Sektörde 200 binden fazla insanın istihdam edildiğini, 14 bin 888 esnafın faaliyet
gösterdiğini ve girişimci sayısının da 40 bin civarında olduğunu da belirten Yazıcı, ihracat
anlamında kapasitenin en üst seviyeye çıkabilmesinin, özgün tasarım ve uluslararası
standartlara uygunluğun dünya çapında geçerli kurumlarca belgelenmesi gibi kriterlere
bağlı olduğunu söyledi.
Yazıcı, ihracatın artırılması gereğinin, sektörün başarması gereken bir adım olduğunu vurgulayarak,
''Dünyada en fazla ihracat gerçekleştirilen ilk beş ülkeden biri olan ülkemiz, potansiyelini ve siyasi
iradesini kullanarak her alanda güçlü olma şiarından hareketle bunu gerçekleştirebilecek kabiliyete
sahiptir'' dedi.
Devlet olarak sektörün gelişmesini sağlayacak her türlü teşvik ve destek sağlamak
konusunda kararlı olduklarını ifade eden Yazıcı, sorunların çözümünün en önemli
etkenlerinden birisinin ısrarlı bir şekilde inatçılık içinde takip etmek olduğunu söyledi.
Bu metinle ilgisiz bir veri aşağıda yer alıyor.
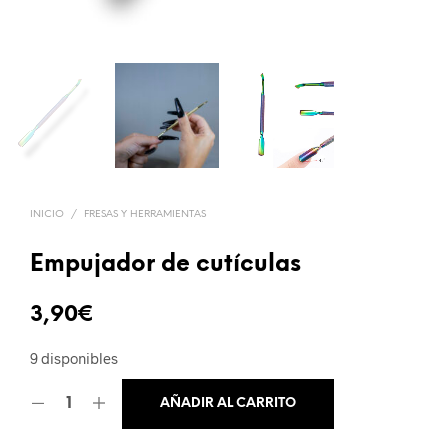
INICIO
/
FRESAS Y HERRAMIENTAS
Empujador de cutículas
3,90
€
9 disponibles
AÑADIR AL CARRITO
Yazıcı, dahili işleme rejimi kapsamında yurt dışından som altının getirilerek Türkiye'de işlendikten
sonra sertifikalı olarak yurt dışına ihracı prosedüründe uygulamada denetim sonucu vergi tahakkuku
yapılması gerektiği konusunda görüş belirtildiğini, bunu Bakanlar Kurulu kararı ile çözdüklerini, ancak
geriye dönük sürecin belirsiz olduğunu, bunun çözümü için de Maliye Bakanlığı, Hazine Müsteşarlığı ile
Gümrük ve Ticaret Bakanlığı'nın ortak çalışma yürüttüğünü ve çözümü konusundaki talimatı İstanbul
Bölge Müdürlüğü'ne yazılı olarak bildirdiğini kaydetti.
Yazıcı, ÖTV indirim talebine ilişkin de notlarını aldığını, ilgili bakanlıklara ileteceğini, belki Ekonomik
Koordinasyon Kuruluna da taşıyabileceklerini kaydetti.